What is needed: Exactly the lines from the one containing "mug: none [293,362,347,433]" through the final line of the data are to be written out again, with nothing added.

Data excerpts:
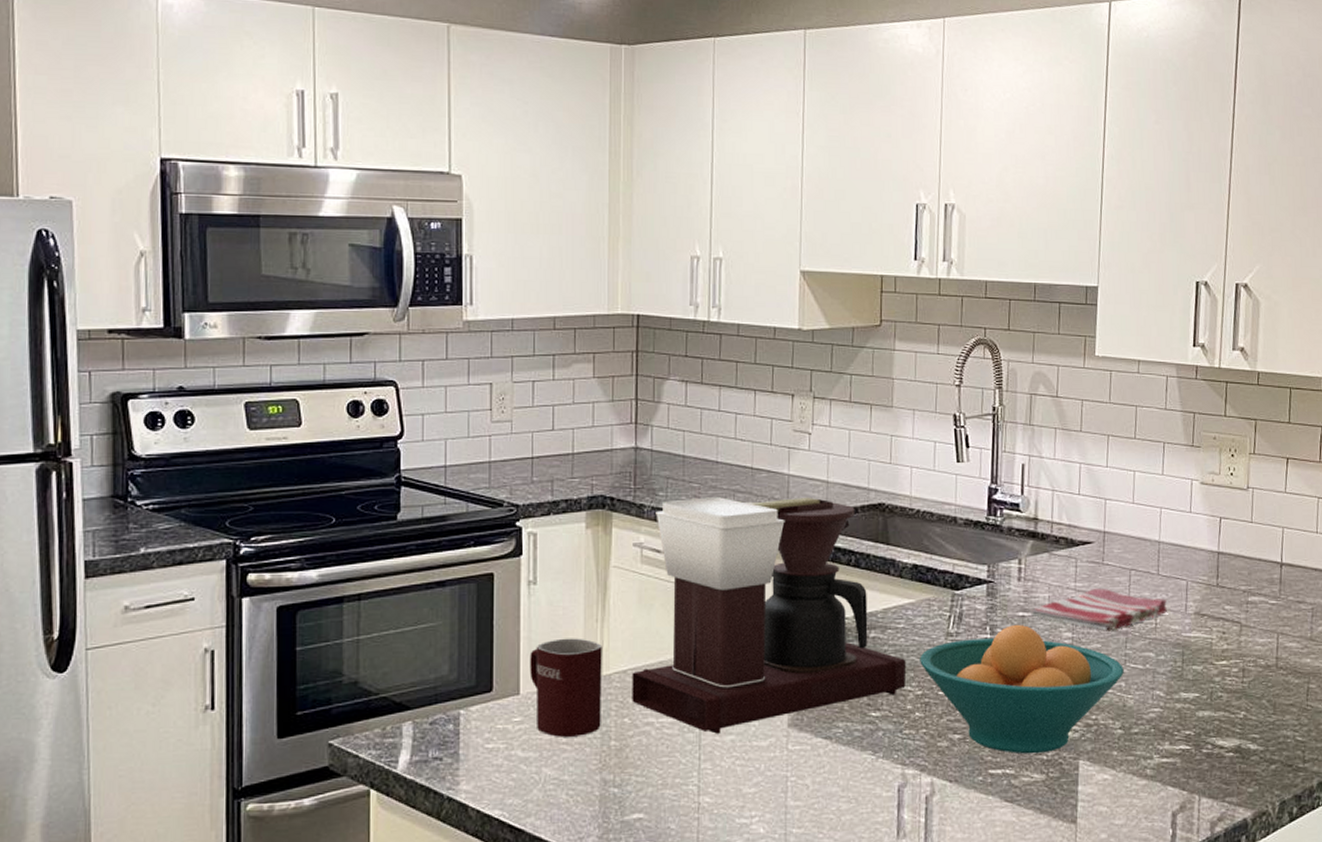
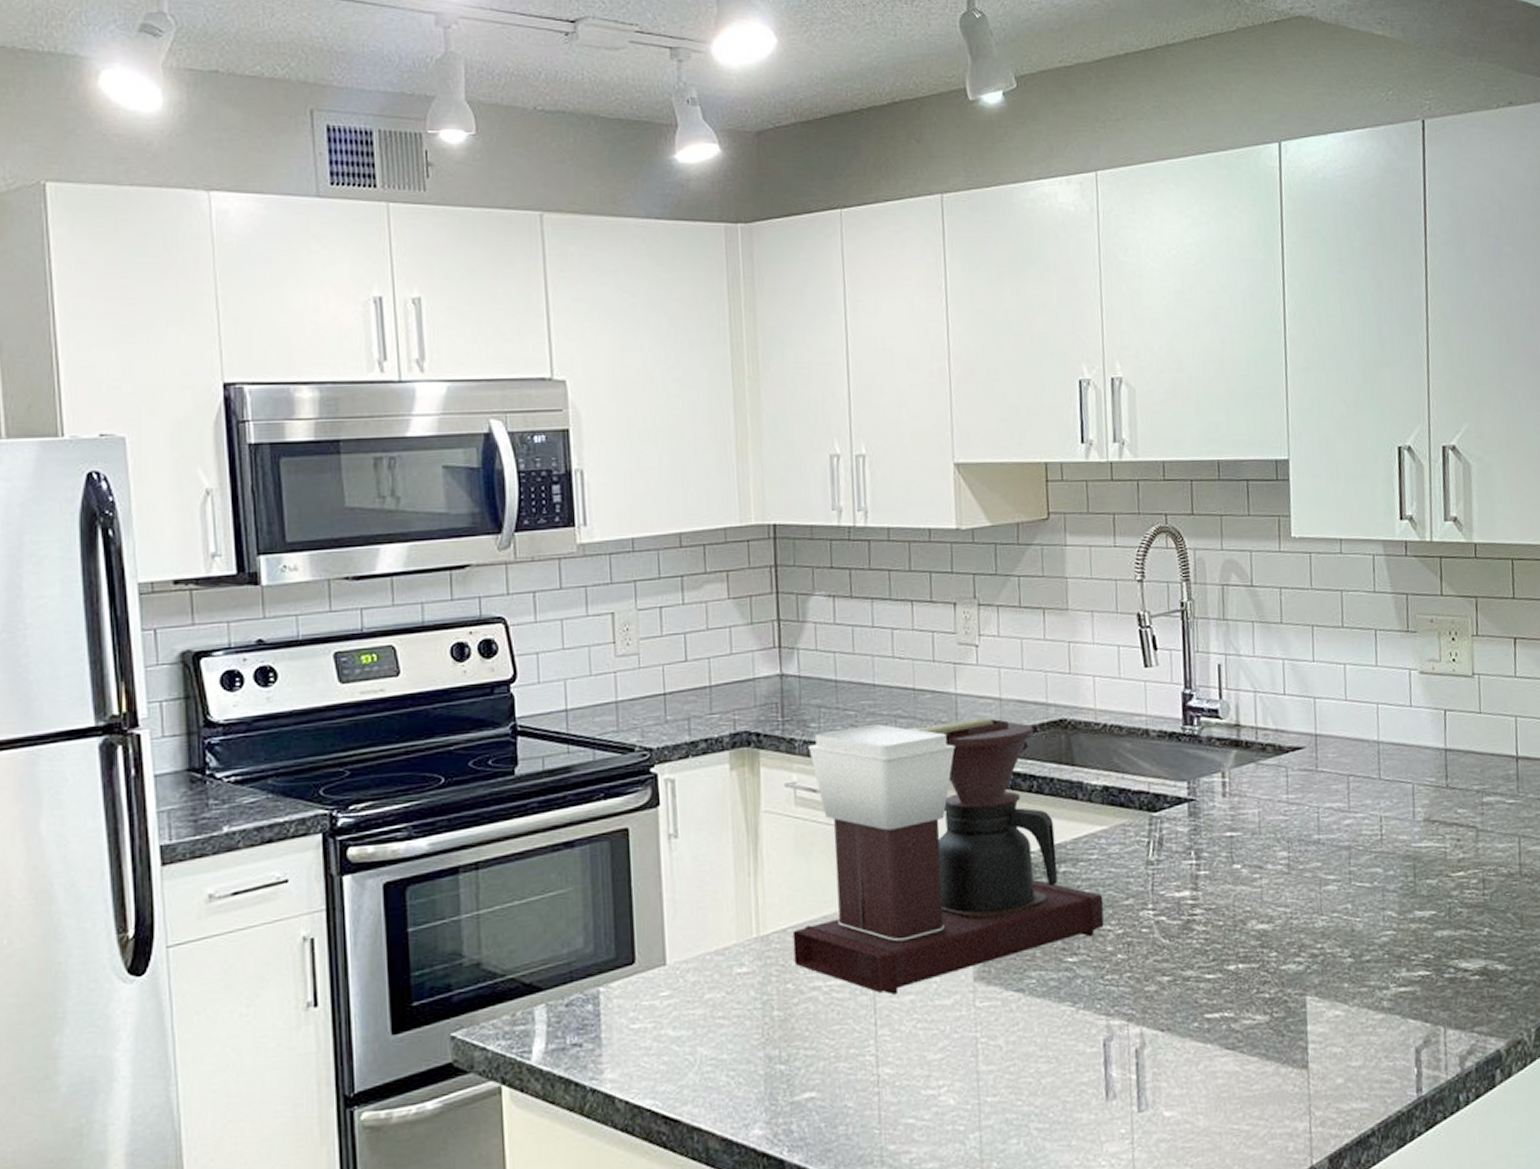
mug: present [530,638,602,737] -> none [675,895,761,1011]
fruit bowl: present [920,624,1124,754] -> none [1118,846,1350,994]
dish towel: present [1031,589,1168,631] -> none [1240,799,1394,848]

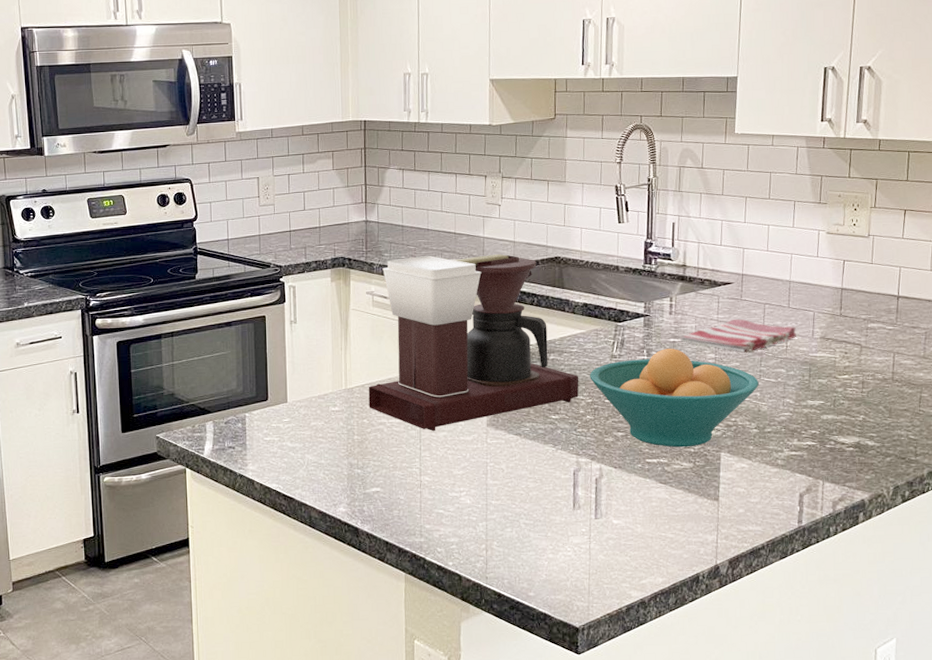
fruit bowl: none [1118,846,1350,994] -> present [590,348,759,448]
dish towel: none [1240,799,1394,848] -> present [680,319,797,353]

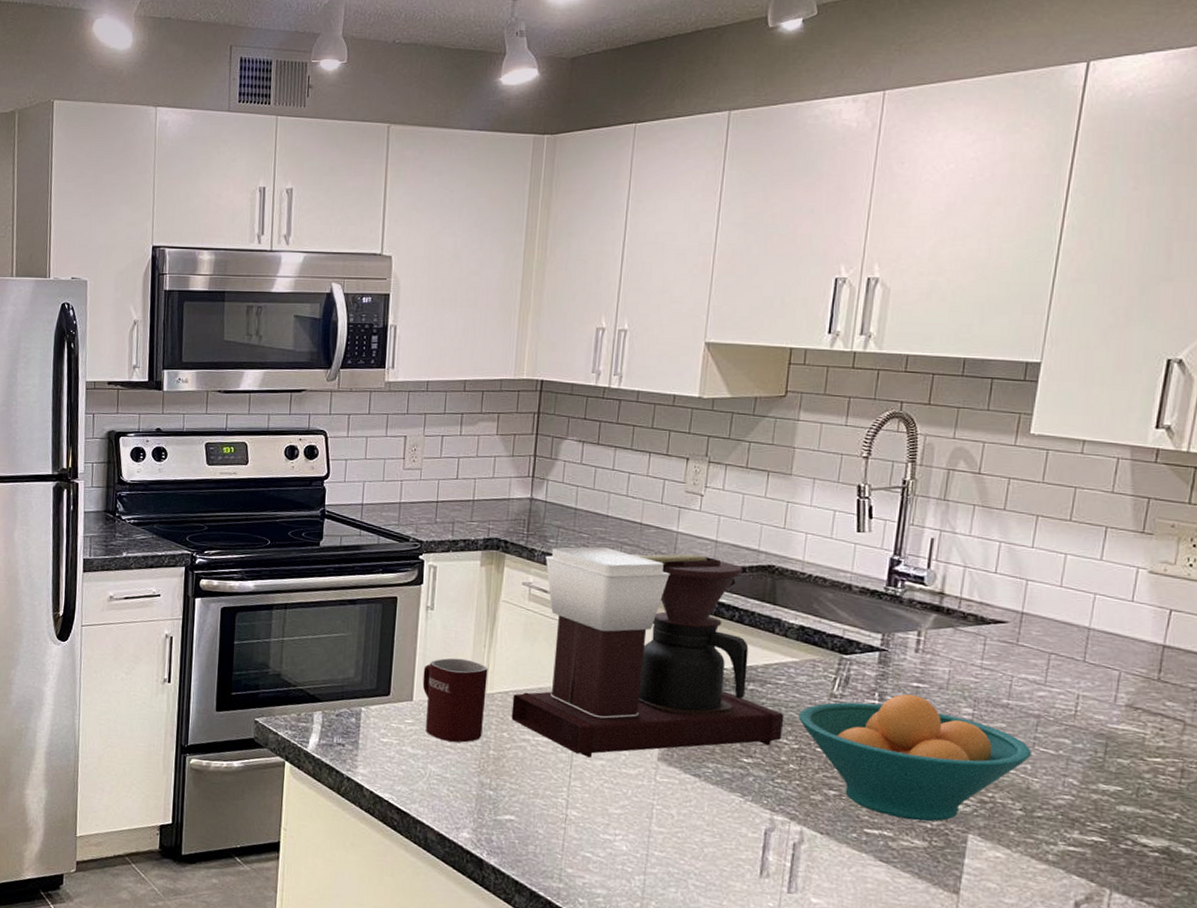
mug: none [293,362,347,433] -> present [422,658,488,743]
dish towel: present [680,319,797,353] -> none [927,668,1093,712]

Expected answer:
mug: none [293,362,347,433] -> present [422,658,488,743]
dish towel: present [680,319,797,353] -> none [927,668,1093,712]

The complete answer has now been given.